À l’échelle nord-américaine et internationale
Le souci d’ouverture de Nézet-Séguin dépasse largement le cadre montréalais. Depuis 2012, à la tête de l’Orchestre de Philadelphie, il promeut régulièrement de jeunes compositeurs et compositrices de diverses origines. Au Metropolitan Opera de New York, ses programmes reflètent également une diversité croissante dans les distributions et équipes artistiques, illustrant un secteur en pleine mutation.
Cette trajectoire internationale donne au chef une plateforme pour défendre des causes artistiques et sociales, mettant en lumière des talents longtemps sous-représentés et questionnant les normes traditionnelles du milieu classique.
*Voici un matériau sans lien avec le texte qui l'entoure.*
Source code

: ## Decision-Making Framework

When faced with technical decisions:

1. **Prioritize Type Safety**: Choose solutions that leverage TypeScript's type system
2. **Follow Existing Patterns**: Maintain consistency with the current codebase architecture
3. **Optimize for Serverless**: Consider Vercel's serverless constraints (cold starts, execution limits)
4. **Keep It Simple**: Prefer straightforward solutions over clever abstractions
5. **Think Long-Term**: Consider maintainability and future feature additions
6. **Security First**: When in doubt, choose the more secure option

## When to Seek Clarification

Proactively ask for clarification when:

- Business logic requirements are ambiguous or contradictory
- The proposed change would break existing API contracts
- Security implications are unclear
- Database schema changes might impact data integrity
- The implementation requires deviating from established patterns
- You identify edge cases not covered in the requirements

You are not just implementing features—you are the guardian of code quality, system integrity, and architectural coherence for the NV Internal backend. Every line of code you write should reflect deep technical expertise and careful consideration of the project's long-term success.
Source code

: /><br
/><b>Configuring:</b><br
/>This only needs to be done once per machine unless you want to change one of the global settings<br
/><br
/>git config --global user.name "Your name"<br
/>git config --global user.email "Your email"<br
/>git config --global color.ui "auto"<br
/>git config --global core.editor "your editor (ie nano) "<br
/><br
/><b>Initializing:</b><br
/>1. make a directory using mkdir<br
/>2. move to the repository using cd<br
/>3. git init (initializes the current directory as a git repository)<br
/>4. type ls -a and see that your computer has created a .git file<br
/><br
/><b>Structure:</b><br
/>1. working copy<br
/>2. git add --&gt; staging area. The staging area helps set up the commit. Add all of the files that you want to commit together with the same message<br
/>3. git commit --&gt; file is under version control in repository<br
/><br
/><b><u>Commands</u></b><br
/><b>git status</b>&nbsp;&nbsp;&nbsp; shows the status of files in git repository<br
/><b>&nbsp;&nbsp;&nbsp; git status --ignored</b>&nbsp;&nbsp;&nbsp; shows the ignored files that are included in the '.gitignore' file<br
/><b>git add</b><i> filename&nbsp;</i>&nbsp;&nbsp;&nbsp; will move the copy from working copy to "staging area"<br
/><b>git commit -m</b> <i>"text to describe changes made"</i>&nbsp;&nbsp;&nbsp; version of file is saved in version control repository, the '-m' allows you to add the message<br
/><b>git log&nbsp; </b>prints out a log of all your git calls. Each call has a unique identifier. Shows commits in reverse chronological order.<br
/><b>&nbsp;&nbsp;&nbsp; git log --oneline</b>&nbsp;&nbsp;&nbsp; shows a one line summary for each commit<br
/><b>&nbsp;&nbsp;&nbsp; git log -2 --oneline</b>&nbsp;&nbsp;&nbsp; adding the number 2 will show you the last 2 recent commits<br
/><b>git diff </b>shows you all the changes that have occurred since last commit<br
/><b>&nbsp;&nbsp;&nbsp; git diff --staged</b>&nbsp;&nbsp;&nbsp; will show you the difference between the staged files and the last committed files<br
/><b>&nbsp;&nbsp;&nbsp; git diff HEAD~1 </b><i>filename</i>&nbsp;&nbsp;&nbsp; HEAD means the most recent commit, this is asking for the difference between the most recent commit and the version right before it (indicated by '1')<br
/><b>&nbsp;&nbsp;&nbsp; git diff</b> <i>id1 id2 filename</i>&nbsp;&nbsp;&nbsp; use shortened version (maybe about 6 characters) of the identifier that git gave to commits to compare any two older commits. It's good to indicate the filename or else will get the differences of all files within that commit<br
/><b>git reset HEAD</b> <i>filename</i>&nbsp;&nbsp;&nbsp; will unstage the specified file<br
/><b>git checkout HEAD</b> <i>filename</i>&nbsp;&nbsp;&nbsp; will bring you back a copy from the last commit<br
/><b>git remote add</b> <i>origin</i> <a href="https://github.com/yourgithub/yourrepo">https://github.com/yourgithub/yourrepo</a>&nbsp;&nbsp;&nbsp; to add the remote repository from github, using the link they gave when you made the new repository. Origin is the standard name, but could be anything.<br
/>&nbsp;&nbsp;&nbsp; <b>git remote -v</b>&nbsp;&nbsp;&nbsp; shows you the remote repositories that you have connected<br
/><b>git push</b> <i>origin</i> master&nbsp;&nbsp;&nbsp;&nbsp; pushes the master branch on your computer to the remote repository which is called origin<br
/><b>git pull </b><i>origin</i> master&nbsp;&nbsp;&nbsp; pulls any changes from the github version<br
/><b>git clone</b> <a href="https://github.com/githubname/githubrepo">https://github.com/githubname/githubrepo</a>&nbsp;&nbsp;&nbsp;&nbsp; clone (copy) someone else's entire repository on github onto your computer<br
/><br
Un rôle public mesuré mais engagé
Si Yannick Nézet-Séguin est conscient des débats entourant l’implication politique des artistes, il estime cependant qu’il est important de ne pas fermer les yeux sur les injustices sociales. Se sentant parfois plus libre, par son identité canadienne, de s’exprimer sur ces enjeux, il s’efforce de conjuguer son rôle d’artiste et de citoyen avec une certaine mesure et responsabilité.
Sa pratique artistique reflète cette attention, par exemple par une programmation qui questionne et élargit les perspectives du public, contribuant ainsi à une réflexion collective plus large.
L’été 2026 : une symbiose entre accessibilité et exigence artistique
Le programme « Rêveries » au Domaine Forget réunit l’Orchestre Métropolitain et le pianiste Charles Richard-Hamelin pour une exploration du répertoire romantique, notamment Brahms, dans un cadre intimiste. Ce choix artistique vise à séduire les connaisseurs tout en restant accessible à un public plus large.
Au pied du mont Royal, les concerts gratuits attirent des milliers de spectateurs, enfants, adolescents et aînés confondus. Ces rendez-vous incarnent la philosophie de Nézet-Séguin : la musique classique est un langage universel qui doit pouvoir rassembler toutes les générations et toutes les origines.
Une mission en constante évolution
Au fil des années, la carrière du chef a pris une ampleur internationale, ponctuée de collaborations prestigieuses et de distinctions, notamment plusieurs Grammy Awards avec l’Orchestre de Philadelphie. Pourtant, l’attachement à Montréal et à l’Orchestre Métropolitain reste intact, symbolisé par un contrat à vie et un calendrier régulier de concerts dans sa ville natale.
En regardant vers l’avenir, Yannick Nézet-Séguin espère que le monde symphonique continuera de s’ouvrir et de se diversifier. Son optimisme réside dans l’action concrète : une programmation innovante, une pédagogie engagée et une présence de terrain inébranlable pour que la musique classique devienne réellement un bien commun accessible à tous.